[Opening Supplied material section]
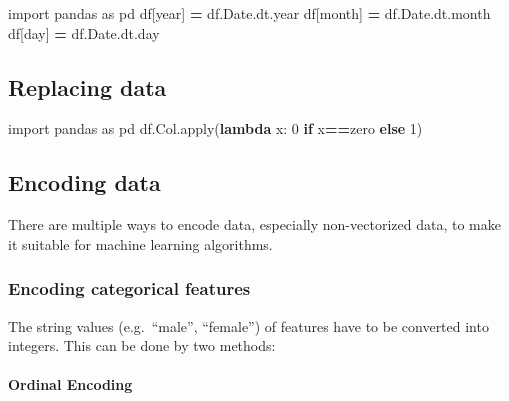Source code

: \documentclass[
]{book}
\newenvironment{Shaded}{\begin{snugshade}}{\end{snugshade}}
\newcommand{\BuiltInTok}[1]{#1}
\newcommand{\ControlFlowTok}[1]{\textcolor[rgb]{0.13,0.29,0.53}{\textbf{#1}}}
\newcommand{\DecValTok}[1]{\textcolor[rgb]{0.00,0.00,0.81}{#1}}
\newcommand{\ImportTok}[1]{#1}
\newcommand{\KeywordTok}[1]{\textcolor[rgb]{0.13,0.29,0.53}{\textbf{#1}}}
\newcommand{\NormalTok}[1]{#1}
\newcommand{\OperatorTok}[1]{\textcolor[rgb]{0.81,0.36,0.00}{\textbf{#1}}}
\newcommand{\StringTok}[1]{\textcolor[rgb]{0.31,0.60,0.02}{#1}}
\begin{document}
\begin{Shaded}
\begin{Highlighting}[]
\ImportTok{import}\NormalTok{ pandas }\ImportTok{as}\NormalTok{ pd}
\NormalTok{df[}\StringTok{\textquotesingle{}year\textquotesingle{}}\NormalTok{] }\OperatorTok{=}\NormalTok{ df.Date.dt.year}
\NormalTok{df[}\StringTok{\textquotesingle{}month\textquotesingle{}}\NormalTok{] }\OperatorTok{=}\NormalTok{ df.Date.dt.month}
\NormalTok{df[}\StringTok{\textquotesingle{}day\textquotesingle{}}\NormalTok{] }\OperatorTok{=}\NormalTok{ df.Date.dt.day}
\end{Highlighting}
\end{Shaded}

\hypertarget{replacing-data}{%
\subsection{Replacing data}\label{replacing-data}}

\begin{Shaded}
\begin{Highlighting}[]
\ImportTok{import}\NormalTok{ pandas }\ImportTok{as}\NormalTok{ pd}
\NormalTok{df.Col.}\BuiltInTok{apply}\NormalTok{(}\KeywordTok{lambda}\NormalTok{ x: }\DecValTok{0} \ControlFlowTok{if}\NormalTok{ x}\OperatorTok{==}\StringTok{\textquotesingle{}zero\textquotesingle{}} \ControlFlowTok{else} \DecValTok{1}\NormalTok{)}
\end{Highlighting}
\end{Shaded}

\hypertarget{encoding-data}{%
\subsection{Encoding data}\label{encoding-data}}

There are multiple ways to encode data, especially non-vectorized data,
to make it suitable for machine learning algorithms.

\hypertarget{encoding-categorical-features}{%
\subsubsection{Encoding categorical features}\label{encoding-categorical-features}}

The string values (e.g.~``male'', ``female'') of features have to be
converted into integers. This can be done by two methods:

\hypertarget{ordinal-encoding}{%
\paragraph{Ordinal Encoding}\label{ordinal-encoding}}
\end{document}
[Closing Supplied material section]
For the word "label", find every line in the data that holds it and copy that line.

\subsection{Replacing data}\label{replacing-data}}
\subsection{Encoding data}\label{encoding-data}}
\subsubsection{Encoding categorical features}\label{encoding-categorical-features}}
\paragraph{Ordinal Encoding}\label{ordinal-encoding}}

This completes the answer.